Visteon lane detection challenge: Calling all deep learning developers

Visteon’s computer vision-based lane detection challenge – named ViLD – is open to automotive, academic and other deep learning developers and practitioners. Using Visteon’s DriveCore™ Studio software development kit, ViLD offers participants the opportunity to interact and test deep learning solutions directly on the DriveCore™ platform, with the objective of bringing new deep learning research closer to real-world, state-of-the-art automotive grade software.

ViLD is a computer vision-based lane detection challenge which focuses on a very specific task: The detection of lanes painted on the road through a front-mounted camera under a variety of conditions including brightness, color and curvature. Additionally, participants are asked to explore the real-world challenges of such a detection task. For example, instead of focusing on metrics for the quality of detections, we ask how deployable these detectors are. Can they run on edge devices that might already be running many processes? And, how dependable are they? Would they perform well even when the environment changes slightly? For ease of evaluation, it is assumed that these solutions involve deep learning-based approaches.

The challenge is open to everyone around the globe and comes with the opportunity to test the algorithm on DriveCore™, while DriveCore™ Studio can be used to view these metrics. It is associated with the CVPR 2019 workshop DThree that Visteon is organizing in partnership with the University of Oxford, University of Genova and the BMW Group.

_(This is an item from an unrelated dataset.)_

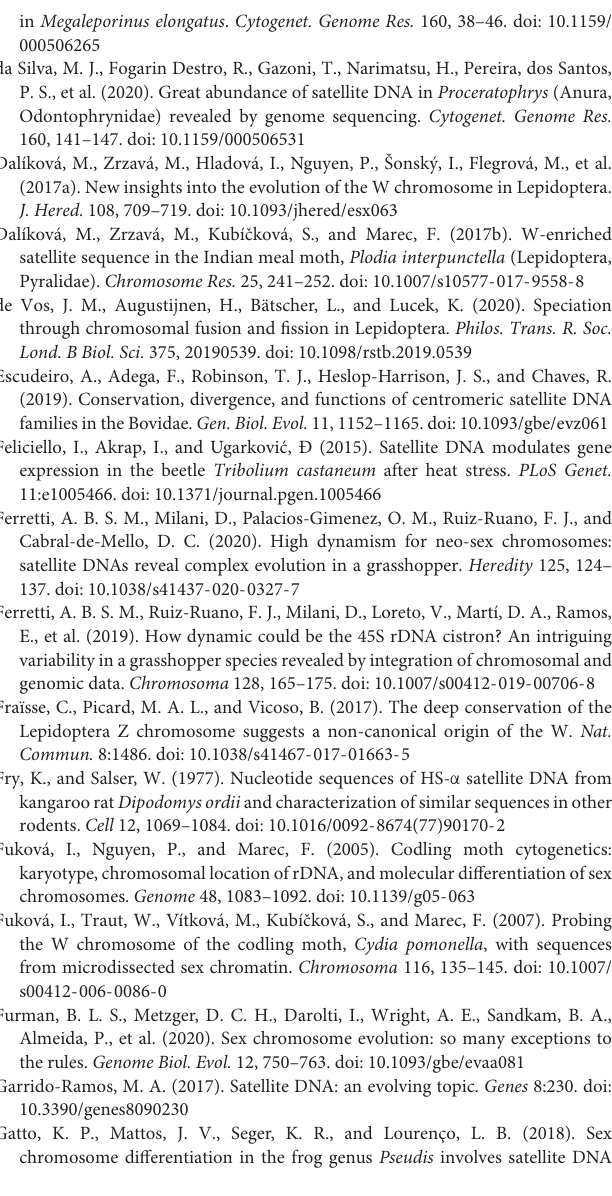
Supplementary Figure 3 | Orcein-stained polyploid nuclei obtained from Malpighian tubule cells of female (A,C,E) and male (B,D,F) larvae showing sex chromatin status in (A,B) Cydalima perspectalis , (C,D) Diatraea postlineella , and (E,F) Ostrinia nubilalis . Note the presence of a deeply stained W chromatin body (arrows) in females, while it is absent in males. Bar = 10 µ m. Supplementary Figure 4 | Cluster layouts and sequence logos for satDNAs. Graphical layouts were obtained from RepeatExplorer output. Sequence logos were generated from full-length consensus sequences from the most frequent k-mers for each satDNA. Supplementary Table 1 | DNA sequences of primers used for PCR amplification of seven satDNAs and 18S rDNA in Crambidae species. Cper, Cydalima perspectalis ; Dpos, Diatraea postlineella ; Onub, Ostrinia nubilalis . Supplementary Table 2 | Analysis of abundance of identified satDNAs at the interspecific level in the genomes of Crambidae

Shashank Pathak, software architect, artificial intelligence
Through ViLD, we seek to bring into focus the applied computer vision challenges in autonomous driving, especially considering state-of-the-art approaches and industry-grade hardware. This represents the first time such hardware is available to use in public deployment of deep learning algorithms.
Shashank Pathak, software architect, artificial intelligence

Running from March 1-31, participants are invited to download a baseline solution and associated competition files from the ViLD online portal, which will help participants make a quick start. Submissions are made via the portal where a panel of Visteon judges, supported by partners from Oxford and Genova Universities and BMW, will evaluate submissions on a range of qualitative and quantitative criteria over two phases.